Hey, nice to see someone with some industry knowledge posting! I would extrapolate the "service contract" model's inefficiency to the whole industry. It's not just lithography, it's also everyone from etch and defect metrology, to testing/binning and packaging. The big semiconductor names don't build any of the production tools. TSMC, Intel, Samsung, and the other fab owners buy all of their tools from other companies, and those other companies sell them service contracts in order to more effectively hoard their IP.
A state-owned enterprise that does all of its own service and R&D would blow the capitalist firms out of the water. I estimate that 80% of the workforce at any given fab is superfluous, and only employed to safeguard each company's IP. All of this increases production downtime, as the manufacturing technicians aren't allowed to know enough to fix problems themselves and have to wait on the service company's service engineers to show up to do anything more than the most basic tasks. On top of the actual manufacturing inefficiencies this model introduces, the capitalists from each company involved are taking their outsized takes from every transaction. Some of it goes to funding R&D, but a state owned enterprise would be able to redirect significantly more profits to R&D.
GOOD post
It's mostly path dependency. Semiconductor fabs are hideously expensive, you don't want to build a new one from scratch every generation, and this tech is new. China having not invested in extensive lithography machine manufacture before now means they can jump straight to the best tech.
Googled a bit but I have no idea how they're generating EUV from a particle accelerator. It supposedly "captures the energy emitted by high-energy particles during acceleration", but again, I have no idea how that would work. Are they just phrasing "and then it was slammed into a target" in a weird way?
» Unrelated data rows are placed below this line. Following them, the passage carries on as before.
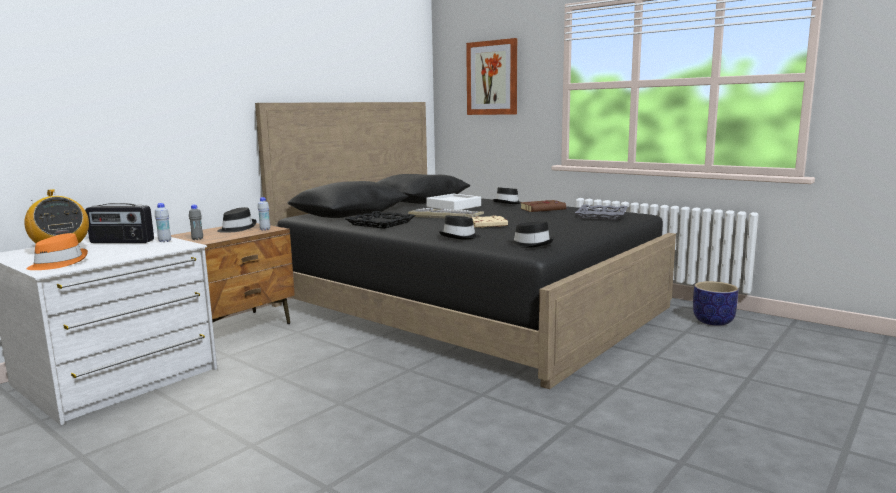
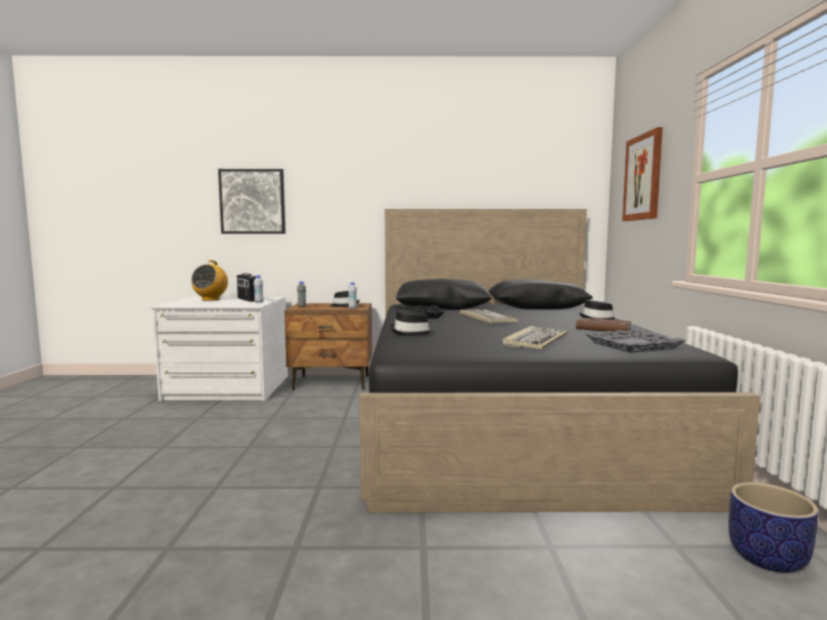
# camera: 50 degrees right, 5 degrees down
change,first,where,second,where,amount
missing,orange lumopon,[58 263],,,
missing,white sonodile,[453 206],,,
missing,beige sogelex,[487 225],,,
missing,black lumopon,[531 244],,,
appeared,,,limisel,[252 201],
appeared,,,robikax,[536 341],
Here are a few papers on the subject in chronological order:
Extreme ultraviolet (EUV) sources for lithography based on synchrotron radiation (2001) - https://www.sciencedirect.com/science/article/abs/pii/S0168900201008877
Steady-State Microbunching in a Storage Ring for Generating Coherent Radiation (2010) - https://journals.aps.org/prl/abstract/10.1103/PhysRevLett.105.154801
Demonstration of a ring-FEL as an EUV lithography tool (2020) - https://journals.iucr.org/s/issues/2020/04/00/ve5121/index.html
Experimental demonstration of the mechanism of steady-state microbunching (2021) - https://www.nature.com/articles/s41586-021-03203-0
A synchrotron-based kilowatt-level radiation source for EUV lithography (2022) - https://www.nature.com/articles/s41598-022-07323-z
Thank you, will give these a read later!